Depuis l’arrivée du président Sall au pouvoir, la Société civile sénégalaise a baigné dans une certaine léthargie. Nombre de ces mouvements ont vu leurs leaders rejoindre le camp du pouvoir. Penda Mbow, Aziz Diop et même Alioune Tine qui, pendant un bon moment, a dirigé la Commission nationale des droits de l’homme avant de la quitter, pour ne citer que ceux-là flirtent avec le pouvoir.
Le Mouvement Y’en a marre, très actif du temps de Wade au point de gagner une légitimité internationale, a manifestement rangé ses armes pour se redéployer dans des activités moins guerrières comme des rencontres citoyennes dans les localités. Le mythique M23 n’est devenu que l’ombre de lui-même. Incapable de se structurer, le mouvement dont l’objet semble épuisé, ne doit sa survie qu’à l’entêtement de son coordonnateur Mouhamadou Mbodji à le tenir sur orbite avec des interventions sporadiques dans la presse.

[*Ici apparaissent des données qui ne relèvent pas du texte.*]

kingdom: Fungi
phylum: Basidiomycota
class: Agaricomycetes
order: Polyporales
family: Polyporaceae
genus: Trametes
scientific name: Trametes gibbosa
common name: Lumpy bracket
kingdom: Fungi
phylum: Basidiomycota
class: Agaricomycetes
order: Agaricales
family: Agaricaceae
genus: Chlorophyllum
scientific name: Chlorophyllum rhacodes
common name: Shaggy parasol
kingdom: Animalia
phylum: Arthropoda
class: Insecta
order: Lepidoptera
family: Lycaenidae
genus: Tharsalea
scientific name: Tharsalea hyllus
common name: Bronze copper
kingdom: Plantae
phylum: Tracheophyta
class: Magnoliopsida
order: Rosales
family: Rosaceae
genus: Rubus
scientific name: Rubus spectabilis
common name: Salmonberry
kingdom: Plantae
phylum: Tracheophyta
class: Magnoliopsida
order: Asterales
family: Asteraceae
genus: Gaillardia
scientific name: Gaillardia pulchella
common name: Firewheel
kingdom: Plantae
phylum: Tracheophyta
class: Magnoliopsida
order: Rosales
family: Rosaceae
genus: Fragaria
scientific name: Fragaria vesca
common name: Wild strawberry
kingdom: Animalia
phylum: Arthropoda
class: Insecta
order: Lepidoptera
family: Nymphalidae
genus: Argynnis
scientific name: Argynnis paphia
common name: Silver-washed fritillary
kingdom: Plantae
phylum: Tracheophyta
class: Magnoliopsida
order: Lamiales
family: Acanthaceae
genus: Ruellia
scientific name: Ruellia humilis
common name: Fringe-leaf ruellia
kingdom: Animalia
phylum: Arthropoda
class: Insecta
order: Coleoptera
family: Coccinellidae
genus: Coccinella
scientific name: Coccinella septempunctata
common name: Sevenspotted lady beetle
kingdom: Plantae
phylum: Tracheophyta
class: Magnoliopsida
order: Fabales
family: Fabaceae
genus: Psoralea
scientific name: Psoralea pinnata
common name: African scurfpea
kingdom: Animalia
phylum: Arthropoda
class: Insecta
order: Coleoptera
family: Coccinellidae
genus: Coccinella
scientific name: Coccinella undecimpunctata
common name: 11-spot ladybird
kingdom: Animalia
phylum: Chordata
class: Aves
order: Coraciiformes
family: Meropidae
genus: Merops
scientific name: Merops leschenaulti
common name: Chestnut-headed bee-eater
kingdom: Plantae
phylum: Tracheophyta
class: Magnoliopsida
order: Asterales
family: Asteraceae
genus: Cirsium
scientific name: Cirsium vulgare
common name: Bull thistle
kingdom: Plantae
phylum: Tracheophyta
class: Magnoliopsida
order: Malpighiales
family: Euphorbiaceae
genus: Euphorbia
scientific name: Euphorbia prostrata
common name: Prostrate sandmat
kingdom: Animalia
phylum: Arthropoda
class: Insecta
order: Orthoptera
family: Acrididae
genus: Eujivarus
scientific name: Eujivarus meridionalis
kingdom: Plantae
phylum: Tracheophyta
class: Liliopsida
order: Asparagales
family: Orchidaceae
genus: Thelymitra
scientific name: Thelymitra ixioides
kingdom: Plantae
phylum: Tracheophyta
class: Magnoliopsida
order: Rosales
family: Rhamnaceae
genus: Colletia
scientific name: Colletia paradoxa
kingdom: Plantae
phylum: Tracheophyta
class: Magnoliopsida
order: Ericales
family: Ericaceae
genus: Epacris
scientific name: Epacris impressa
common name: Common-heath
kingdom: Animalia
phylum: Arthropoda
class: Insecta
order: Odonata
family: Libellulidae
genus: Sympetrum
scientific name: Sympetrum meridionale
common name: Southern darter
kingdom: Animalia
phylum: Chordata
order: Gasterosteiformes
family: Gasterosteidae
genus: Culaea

Seuls le Forum civil, Amnesty International, la Ligue sénégalaise des droits de l’homme, La Raddho qui travaillent dans des domaines spécifiques ont continué à tenir le flambeau, à des degrés divers et généralement à des moments spécifiques comme la célébration de journées. Brahim Seck du Forum civil s’est alors tellement distingué dans cette tâche où il est devenu presque seul, qu’il a été tout récemment envoyé « au diable ».
Car, avec l’absence des membres de la Société civile, il a été obligé d’occuper, seul, les plateaux de télévisions, les studios de radios et les colonnes de la presse écrite et en ligne. C’est dire que le Sénégal a souffert de l’inféodation d’une bonne partie de la Société civile et de son manque de rayonnement véritable durant ces trois dernières années.
Certes des mouvements nouveaux comme le Forum du justiciable ont vu le jour, mais ils tardent encore à être bien connus. Réveil timide Aujourd’hui, la Société civile semble se réveiller, mais timidement et trop tard. À la faveur de la décision du président de la République de ne pas réduire son mandat, Y’en a marre, le M23 et bien d’autres mouvements se sont signalés.
Leurs discours rappellent ceux d’un certain 23 juin dont, il faut le reconnaitre, nous sommes bien loin. Ceux qui brandissent le spectre du 23 juin sont simplement nostalgiques et veulent faire bonne figure. Ils ne se rendent pas compte que le mouvement était quasi-spontané et relevait d’une exaspération générale. Le contexte est ici d’autant plus différent que le président Sall n’a pas commis une erreur de droit en violant la Constitution.
Il s’agit du respect de la parole donnée, donc d’un problème qui relève de la morale. Et dans ces cas de figure, chacun fait une appréciation personnelle de la situation en fonction du prisme de sa propre conscience. C’est ce que les Sénégalais ont fait. La preuve, au sein même des rangs de l’Alliance pour la République (Apr), des voies discordantes se sont fait entendre, malgré les apparences. Un cadre de parti nous confiait seulement, hier, que « ce n’est pas acceptable de tenir en halène le Peuple pendant 4 ans tout en sachant que le mandat ne sera pas réduit ».
Ce même son de cloche a été entendu dans les rangs de Benno Bokk Yakaar (BBY) avec les départs d’Imam Mbaye Niang et de Mansour Ndiaye. Bien sûr, la majorité des membres du parti présidentiel et de la coalition au pouvoir se disent en phase avec le président Sall, mais on ne pourra savoir ce qu’en pensent les Sénégalais qu’après avoir bien analysé le taux de participation au référendum et le résultat du vote.
La Société civile, elle, rate de plus en plus sa mission d’avant-garde et de veille en tant que groupe de pression. Certaines se sont tellement discréditées en flirtant avec le pouvoir ou en plongeant dans le silence et l’inaction face aux défis de l’heure, que cela a réagi négativement sur tout le mouvement. Elle aurait dû, face à l’intensité et à la durée du débat sur la réduction du mandat, tenir une attitude ferme qui aurait été dissuasive. On l’a au contraire peu entendu. Et il n’est pas superflu de se demander ce qu’elle peut faire aujourd’hui.
C’est dire que non seulement, il faudra réfléchir à rationnaliser la vie des partis politiques au Sénégal, mais la Société civile mérite, elle aussi, son « ndeup ». Elle doit mener sa propre réflexion interne et partager ce travail d’introspection avec tous les acteurs. Elle a impressionné le monde entier en 2012 avant de tomber dans l’indifférence qui frise la complicité et le reniement. Et cela, ce ne sont pas les agitations de circonstance sur le mandat présidentiel qui y changeront quelque chose.